The fabrication methods for high performance pervaporation (PV) desalination membranes were complicated and difficult to be scaled-up. To address this issue, we developed a composite membrane using a porous polysulfone (PSF) membrane that was prepared by a conventional non-solvent induced phase inversion (NIPS) technology. The key was to design the PSF structure with a skinless, macro-void free and bi-continuous cross-sectional morphology for achieving an ultra-low transport resistance. This was done by incorporating non-solvent additives of polyvinylpyrrolidone (PVP) and propionic acid (PA) into the PSF polymer dope and regulating the temperature of the water coagulant. As a result, the PSF based PV composite membrane exhibited a high-water flux of 124.8 ± 3.2 kg/(m²·h) and a salt rejection of 99.9% when separating a 3.5 wt% NaCl solution at 70 °C. Moreover, a water flux of 71.3 ± 1.8 kg/(m²·h) was achieved for treating a high concentrated NaCl solution of 20 wt%. To our best knowledge, these PV membrane desalination performances overshadowed all reported PV composite membranes using substrates fabricated by the NIPs method. Most importantly, the easy-to-scale-up membrane fabrication method, as well as the excellent PV desalination performance, indicated a great potential for industrial applications.
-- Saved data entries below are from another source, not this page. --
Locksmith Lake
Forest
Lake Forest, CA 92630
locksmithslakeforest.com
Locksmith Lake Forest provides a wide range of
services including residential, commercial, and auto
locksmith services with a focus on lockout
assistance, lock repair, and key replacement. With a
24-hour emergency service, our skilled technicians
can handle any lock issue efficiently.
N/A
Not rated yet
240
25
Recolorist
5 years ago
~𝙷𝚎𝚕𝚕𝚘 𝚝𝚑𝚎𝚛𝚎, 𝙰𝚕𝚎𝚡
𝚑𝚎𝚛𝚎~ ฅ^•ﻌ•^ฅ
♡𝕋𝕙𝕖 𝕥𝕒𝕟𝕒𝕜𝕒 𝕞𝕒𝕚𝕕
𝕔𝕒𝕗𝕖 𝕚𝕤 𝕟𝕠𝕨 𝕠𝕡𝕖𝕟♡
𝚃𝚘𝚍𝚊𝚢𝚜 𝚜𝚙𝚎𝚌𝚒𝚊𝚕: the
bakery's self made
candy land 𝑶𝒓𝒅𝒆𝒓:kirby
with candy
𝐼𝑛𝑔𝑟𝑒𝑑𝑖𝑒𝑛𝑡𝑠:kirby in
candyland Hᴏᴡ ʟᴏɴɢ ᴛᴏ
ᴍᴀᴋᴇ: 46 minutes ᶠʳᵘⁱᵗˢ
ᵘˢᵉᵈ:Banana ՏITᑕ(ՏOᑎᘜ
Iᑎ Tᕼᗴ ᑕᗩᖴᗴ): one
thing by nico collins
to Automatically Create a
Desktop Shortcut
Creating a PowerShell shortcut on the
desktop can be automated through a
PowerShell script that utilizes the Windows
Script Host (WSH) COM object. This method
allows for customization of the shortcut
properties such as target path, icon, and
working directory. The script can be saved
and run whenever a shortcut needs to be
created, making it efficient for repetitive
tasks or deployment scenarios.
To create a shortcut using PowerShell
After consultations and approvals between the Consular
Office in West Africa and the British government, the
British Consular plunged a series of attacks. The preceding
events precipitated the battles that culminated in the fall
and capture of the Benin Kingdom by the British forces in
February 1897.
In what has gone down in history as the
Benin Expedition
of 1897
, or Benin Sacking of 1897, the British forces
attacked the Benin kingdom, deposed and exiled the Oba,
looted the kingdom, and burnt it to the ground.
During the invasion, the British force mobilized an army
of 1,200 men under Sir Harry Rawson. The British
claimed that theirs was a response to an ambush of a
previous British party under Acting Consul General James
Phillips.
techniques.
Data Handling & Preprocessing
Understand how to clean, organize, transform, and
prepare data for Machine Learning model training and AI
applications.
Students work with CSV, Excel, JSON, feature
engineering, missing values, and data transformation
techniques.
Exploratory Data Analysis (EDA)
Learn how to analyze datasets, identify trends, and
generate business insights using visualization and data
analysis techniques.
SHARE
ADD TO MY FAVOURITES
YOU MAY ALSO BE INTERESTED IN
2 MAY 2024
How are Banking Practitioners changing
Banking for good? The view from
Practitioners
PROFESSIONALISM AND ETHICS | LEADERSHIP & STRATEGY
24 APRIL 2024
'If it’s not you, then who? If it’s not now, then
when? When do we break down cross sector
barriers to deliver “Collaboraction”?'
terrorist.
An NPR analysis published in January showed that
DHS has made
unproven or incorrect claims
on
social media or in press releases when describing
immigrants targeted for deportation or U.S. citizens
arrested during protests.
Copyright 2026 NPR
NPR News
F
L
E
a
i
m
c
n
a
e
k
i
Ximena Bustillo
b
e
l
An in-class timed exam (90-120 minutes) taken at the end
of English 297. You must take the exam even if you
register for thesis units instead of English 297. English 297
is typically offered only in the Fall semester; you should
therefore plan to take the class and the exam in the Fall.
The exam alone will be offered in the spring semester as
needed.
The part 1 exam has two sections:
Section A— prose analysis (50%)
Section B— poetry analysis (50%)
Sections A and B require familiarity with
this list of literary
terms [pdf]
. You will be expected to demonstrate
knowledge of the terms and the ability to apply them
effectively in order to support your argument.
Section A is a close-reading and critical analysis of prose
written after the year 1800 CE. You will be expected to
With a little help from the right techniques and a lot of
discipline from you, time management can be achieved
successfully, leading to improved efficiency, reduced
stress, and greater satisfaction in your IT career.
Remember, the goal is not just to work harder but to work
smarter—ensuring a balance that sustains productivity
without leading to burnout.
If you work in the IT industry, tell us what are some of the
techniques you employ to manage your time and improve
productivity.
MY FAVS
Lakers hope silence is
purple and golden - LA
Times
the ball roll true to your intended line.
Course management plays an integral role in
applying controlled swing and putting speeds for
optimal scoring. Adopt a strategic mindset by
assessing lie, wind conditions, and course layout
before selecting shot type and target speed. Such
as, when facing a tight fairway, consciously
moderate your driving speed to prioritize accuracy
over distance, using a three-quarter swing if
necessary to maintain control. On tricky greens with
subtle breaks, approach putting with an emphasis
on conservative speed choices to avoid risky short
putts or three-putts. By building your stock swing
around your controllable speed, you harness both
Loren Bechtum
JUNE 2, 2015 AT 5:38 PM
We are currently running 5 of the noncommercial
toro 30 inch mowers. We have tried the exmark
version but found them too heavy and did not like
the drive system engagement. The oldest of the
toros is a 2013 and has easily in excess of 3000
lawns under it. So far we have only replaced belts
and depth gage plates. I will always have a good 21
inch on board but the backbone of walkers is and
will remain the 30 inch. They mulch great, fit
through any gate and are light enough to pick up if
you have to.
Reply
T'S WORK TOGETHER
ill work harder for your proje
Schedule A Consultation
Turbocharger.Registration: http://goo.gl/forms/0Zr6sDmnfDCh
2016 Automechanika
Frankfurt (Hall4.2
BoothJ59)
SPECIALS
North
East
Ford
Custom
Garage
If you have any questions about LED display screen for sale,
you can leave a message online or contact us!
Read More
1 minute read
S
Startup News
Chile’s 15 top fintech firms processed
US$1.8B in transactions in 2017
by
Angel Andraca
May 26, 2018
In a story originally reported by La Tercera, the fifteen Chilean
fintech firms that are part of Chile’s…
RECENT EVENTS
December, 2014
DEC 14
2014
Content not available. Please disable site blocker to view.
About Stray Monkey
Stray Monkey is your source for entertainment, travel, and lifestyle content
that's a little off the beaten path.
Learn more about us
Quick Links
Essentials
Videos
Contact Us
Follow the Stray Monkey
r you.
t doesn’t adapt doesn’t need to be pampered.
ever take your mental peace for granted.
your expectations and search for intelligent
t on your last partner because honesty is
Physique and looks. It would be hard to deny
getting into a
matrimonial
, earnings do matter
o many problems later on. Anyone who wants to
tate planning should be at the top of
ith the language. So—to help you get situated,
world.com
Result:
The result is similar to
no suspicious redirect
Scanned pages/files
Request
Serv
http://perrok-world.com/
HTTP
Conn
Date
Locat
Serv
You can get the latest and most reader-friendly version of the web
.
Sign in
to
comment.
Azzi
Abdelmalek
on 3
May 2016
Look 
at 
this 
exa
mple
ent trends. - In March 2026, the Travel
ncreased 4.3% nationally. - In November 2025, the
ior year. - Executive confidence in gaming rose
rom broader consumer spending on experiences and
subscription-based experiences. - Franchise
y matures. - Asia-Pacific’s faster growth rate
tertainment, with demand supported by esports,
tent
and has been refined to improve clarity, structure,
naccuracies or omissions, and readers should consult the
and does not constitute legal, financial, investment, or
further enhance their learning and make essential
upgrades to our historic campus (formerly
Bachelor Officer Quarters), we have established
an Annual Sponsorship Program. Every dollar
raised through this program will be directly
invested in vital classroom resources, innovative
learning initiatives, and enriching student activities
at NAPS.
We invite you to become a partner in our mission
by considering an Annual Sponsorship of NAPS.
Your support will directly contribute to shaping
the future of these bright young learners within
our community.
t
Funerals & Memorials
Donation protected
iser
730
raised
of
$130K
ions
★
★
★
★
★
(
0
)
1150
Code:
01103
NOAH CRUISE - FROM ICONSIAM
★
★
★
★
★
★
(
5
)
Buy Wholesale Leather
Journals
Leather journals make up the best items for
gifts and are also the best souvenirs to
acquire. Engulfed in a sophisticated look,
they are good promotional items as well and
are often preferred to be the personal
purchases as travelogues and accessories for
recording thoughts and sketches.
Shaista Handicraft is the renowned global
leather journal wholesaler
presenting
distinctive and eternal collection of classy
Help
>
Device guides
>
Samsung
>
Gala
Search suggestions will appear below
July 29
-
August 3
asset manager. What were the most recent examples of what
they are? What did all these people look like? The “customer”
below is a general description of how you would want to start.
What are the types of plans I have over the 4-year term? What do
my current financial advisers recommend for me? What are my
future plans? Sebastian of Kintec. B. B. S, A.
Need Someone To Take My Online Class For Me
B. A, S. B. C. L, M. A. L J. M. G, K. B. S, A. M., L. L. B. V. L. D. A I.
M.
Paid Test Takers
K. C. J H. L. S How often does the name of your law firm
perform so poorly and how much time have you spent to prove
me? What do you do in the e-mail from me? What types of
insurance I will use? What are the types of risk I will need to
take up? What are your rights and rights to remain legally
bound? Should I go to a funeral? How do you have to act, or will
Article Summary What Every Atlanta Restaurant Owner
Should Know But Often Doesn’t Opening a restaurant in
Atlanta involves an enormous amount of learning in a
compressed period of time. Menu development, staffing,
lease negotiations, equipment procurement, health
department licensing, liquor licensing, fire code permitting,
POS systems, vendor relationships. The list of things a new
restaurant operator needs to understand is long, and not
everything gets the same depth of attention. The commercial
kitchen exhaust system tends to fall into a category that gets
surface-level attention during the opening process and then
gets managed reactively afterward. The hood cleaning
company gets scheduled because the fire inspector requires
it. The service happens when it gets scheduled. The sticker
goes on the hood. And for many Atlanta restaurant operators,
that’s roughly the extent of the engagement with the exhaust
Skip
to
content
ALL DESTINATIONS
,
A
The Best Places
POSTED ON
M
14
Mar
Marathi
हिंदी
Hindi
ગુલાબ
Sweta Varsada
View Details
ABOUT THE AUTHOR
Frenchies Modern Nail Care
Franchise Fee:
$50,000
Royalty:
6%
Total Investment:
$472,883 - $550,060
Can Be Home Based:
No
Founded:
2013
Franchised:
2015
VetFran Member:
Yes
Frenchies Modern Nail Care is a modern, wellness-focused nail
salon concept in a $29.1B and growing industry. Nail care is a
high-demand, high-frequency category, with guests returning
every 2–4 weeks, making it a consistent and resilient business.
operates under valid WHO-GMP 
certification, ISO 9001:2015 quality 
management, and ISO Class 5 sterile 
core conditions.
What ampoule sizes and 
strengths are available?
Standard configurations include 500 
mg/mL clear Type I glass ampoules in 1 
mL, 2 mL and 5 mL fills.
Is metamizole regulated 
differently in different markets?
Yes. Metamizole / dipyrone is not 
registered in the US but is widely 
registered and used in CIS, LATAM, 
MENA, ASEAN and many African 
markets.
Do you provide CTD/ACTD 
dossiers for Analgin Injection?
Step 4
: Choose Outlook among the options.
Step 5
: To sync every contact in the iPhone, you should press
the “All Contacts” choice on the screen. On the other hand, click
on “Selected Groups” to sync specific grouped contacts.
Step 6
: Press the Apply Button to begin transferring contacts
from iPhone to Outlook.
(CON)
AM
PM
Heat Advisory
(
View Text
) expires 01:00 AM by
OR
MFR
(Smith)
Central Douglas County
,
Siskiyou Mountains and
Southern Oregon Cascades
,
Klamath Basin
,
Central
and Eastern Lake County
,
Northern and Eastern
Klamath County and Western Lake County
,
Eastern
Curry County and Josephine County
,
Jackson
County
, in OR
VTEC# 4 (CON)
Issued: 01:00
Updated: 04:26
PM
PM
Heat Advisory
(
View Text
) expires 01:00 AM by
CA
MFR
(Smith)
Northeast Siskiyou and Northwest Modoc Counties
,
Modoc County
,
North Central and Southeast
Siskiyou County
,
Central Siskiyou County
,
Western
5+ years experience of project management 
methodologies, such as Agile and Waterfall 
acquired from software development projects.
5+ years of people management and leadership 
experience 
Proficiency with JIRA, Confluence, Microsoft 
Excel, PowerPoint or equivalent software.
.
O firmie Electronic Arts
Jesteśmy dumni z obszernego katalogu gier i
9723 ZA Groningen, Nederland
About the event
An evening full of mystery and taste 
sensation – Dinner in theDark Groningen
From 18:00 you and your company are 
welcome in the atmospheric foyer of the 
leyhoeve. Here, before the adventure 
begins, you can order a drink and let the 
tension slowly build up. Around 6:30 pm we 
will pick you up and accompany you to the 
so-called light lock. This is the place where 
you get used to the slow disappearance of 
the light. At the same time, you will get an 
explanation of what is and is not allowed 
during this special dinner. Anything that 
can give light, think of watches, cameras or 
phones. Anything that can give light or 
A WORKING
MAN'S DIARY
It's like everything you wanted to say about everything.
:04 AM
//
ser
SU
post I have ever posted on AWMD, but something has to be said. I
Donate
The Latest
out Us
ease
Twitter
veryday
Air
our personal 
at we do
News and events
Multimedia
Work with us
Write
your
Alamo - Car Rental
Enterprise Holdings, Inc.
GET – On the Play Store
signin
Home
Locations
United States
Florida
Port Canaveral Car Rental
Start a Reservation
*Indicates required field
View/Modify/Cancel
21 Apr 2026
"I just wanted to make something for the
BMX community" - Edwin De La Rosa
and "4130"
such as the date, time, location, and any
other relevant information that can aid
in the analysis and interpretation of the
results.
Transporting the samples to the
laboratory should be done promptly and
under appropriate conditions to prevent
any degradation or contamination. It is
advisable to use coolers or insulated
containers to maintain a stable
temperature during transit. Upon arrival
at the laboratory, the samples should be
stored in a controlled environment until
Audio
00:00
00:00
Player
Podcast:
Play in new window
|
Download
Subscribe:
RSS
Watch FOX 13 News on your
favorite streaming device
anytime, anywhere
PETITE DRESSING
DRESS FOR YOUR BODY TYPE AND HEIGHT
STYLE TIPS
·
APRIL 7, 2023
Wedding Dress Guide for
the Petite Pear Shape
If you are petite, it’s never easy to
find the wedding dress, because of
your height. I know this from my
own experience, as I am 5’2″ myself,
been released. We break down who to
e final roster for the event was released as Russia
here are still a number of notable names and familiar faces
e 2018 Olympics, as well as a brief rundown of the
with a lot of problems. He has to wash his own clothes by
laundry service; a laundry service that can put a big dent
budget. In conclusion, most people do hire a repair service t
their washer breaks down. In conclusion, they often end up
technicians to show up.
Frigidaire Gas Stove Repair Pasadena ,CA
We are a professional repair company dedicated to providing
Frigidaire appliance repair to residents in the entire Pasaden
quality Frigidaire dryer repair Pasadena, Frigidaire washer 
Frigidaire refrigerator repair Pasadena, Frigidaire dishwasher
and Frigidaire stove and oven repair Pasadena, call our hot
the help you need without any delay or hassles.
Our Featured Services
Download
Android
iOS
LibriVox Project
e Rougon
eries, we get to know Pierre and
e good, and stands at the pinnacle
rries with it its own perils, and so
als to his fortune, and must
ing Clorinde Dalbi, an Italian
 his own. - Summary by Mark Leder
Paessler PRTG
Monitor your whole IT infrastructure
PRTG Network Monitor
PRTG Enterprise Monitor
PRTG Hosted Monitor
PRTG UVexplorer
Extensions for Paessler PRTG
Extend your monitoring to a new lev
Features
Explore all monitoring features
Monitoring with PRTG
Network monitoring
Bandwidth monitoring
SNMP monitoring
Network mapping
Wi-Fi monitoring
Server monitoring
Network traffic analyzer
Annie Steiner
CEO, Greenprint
高性能渗透蒸发（PV）海水淡化膜的制备方法复杂且难以扩大规模。为了解决这个问题，我们开发了一种使用多孔聚砜 (PSF) 膜的复合膜，该膜是通过传统的非溶剂诱导相转化 (NIPS) 技术制备的。关键是设计具有无表皮、无大空隙和双连续横截面形态的 PSF 结构，以实现超低传输阻力。这是通过将聚乙烯吡咯烷酮 (PVP) 和丙酸 (PA) 的非溶剂添加剂加入到 PSF 聚合物涂料中并调节水凝固剂的温度来实现的。结果，基于 PSF 的 PV 复合膜表现出 124.8 ± 3.2 kg/(m ²·h) 在 70 °C 下分离 3.5 wt% 的 NaCl 溶液时，脱盐率为 99.9%。此外，处理 20 wt% 的高浓度 NaCl 溶液的水通量为 71.3 ± 1.8 kg/(m ² ·h)。据我们所知，这些 PV 膜脱盐性能超过了所有报道的使用 NIPs 方法制造的基板的 PV 复合膜。最重要的是，易于放大的膜制造方法以及出色的光伏脱盐性能表明其具有巨大的工业应用潜力。